In recent years, the demand for biologically synthesized L-cysteine as a raw material has increased in various industries such as foods, medicines, and cosmetics, and the consumer demand for environmentally friendly biological materials has increased.
L-cysteine is a sulfur-containing non-essential amino acid and has been extracted from human or animal hair by acid hydrolysis and electro-reduction methods. However, industrially, these conventional methods have a problem in that the amount of waste to be disposed and the production cost increase. Socially, these methods cause severe environmental pollution and pose issues related to the use of raw materials of animal origin.
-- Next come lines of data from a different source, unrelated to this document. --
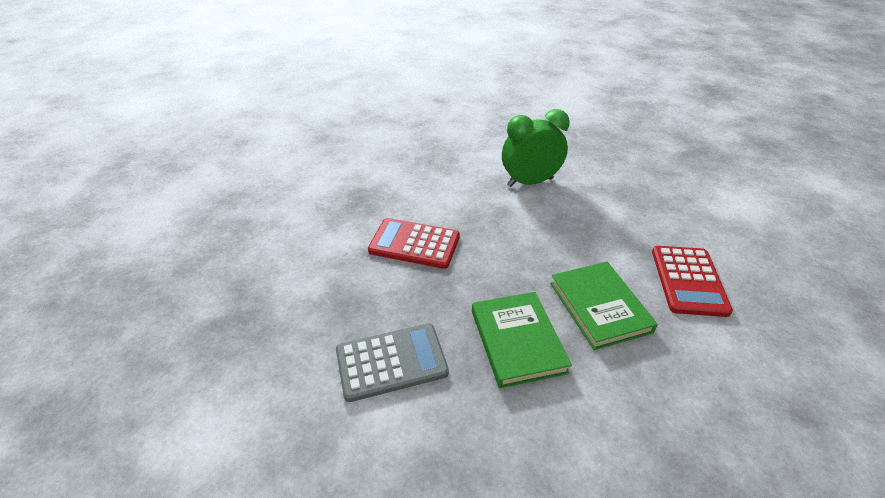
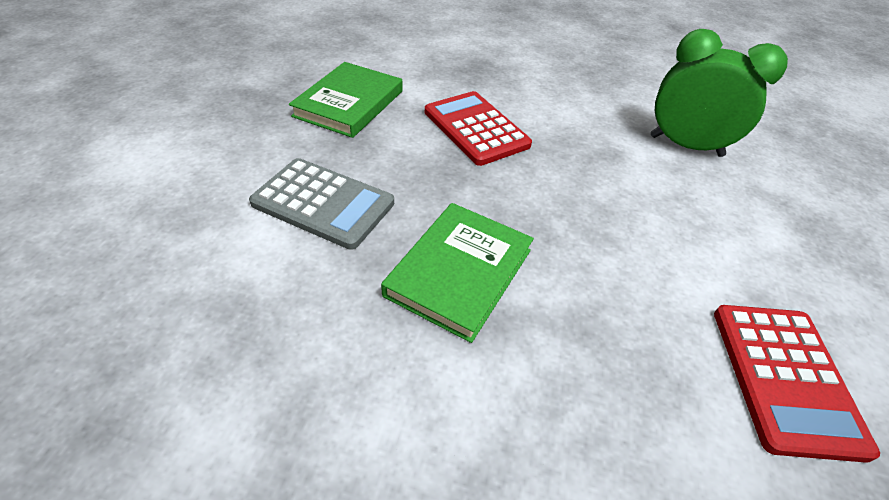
camera: 40 degrees right, 5 degrees up
(599, 307) = (603, 312): green book -> green book (349, 103)
(688, 281) = (785, 378): red calculator -> red calculator turned 45 degrees counterclockwise

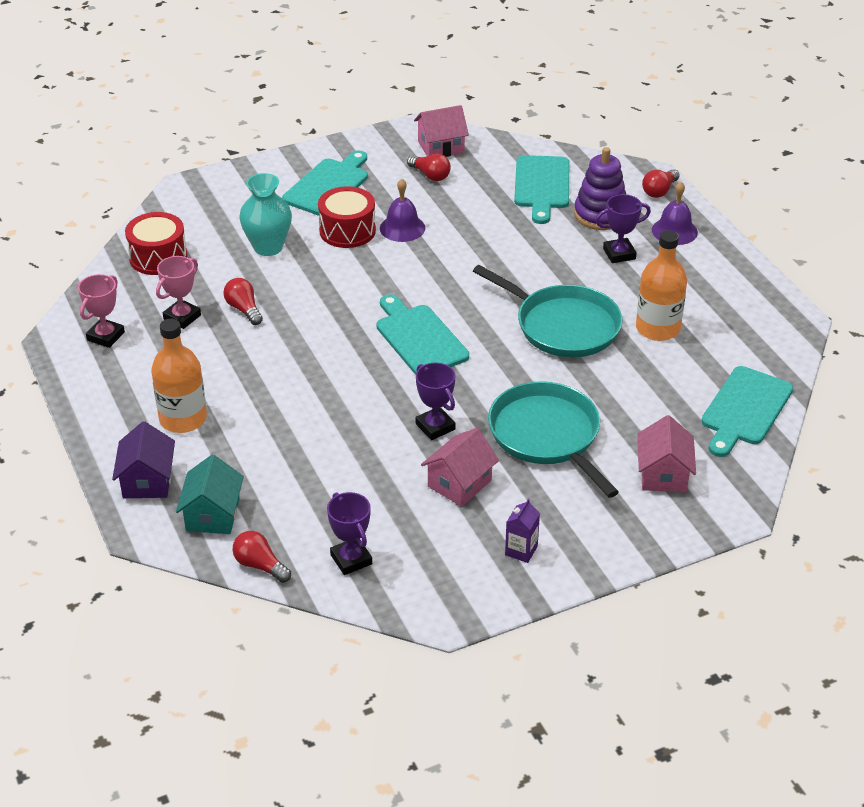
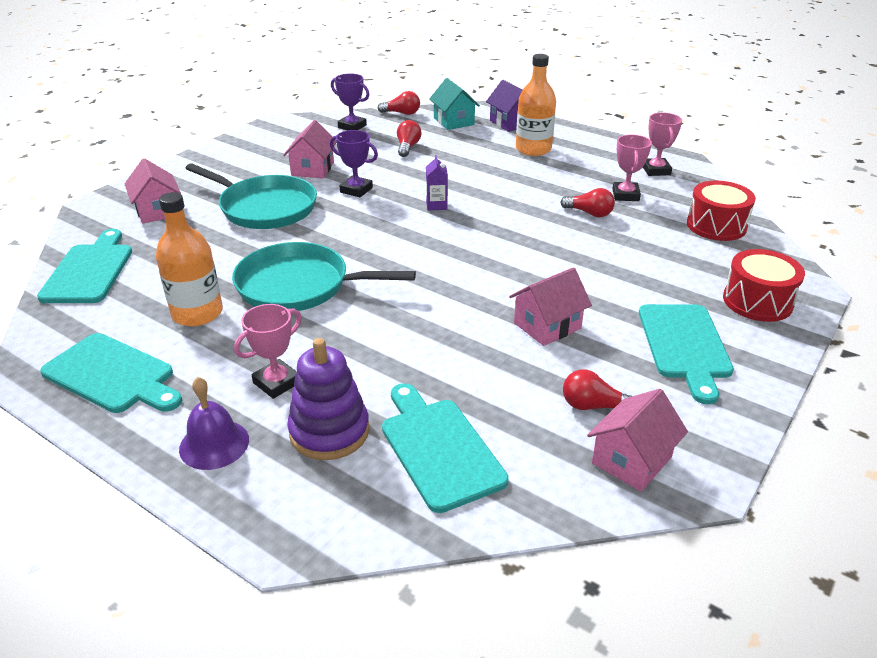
camera: 150 degrees right, 5 degrees down
(268, 247) = (644, 263): turquoise vase -> none
(347, 231) = (596, 303): red drum -> red drum (757, 301)
(402, 228) = (547, 326): purple bell -> pink house
(419, 338) = (424, 237): turquoise cutting board -> turquoise cutting board (112, 375)
(521, 550) = (247, 153): purple carton -> purple carton (436, 205)
(619, 254) = (277, 382): purple trophy -> pink trophy
(659, 191) = (260, 510): red light bulb -> red light bulb (407, 147)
In the current global market, L-cysteine is mostly produced in China and exported overseas. In Korea, the demand for and imports of L-cysteine are increasing, but there is no company that produces L-cysteine.
Due to the absence of L-cysteine production technology in the country, the development of L-cysteine production technology based on environmentally friendly biological materials to replace the Chinese physicochemical treatment method for producing L-cysteine is expected to make it possible to supply L-cysteine as raw material to various industrial field, and the demand for the technology is increasing.
In conventional methods of producing L-cysteine using microorganisms, the synthesis of L-cysteine is limited due to the feedback inhibition regulation present in the amino acid and sulfur metabolic pathways, and thus techniques for biologically producing L-cysteine have limitations such as low productivity (Denk D and Böck A. J. general microbiology (1987) 133:515-525; Nakamori S et al., Appl Environ Microb (1998) 64:1607-1611; Takagi H, Kobayashi C, et al., FEBS Letters (1999) 452:323-327; Takagi H, et al., FEMS microbiology letters (1999) 179:453-459; Wirtz M, et al., Amino acids (2003) 24:195-203; Nakatani T et al., Microbial cell factories (2012) 11:62).
Accordingly, the present inventors have made extensive efforts to develop a technology capable of producing a large amount of L-cysteine by microbial fermentation, and as a result, have found that when an L-cysteine-producing mutant microorganism having introduced therein cysE, cysK and cysR, which are enzymes involved in the L-cysteine metabolic pathway, is used, a sulfur source essential for the synthesis of L-cysteine in the microorganism can be continuously supplied to greatly increase L-cysteine production, thereby completing the present invention.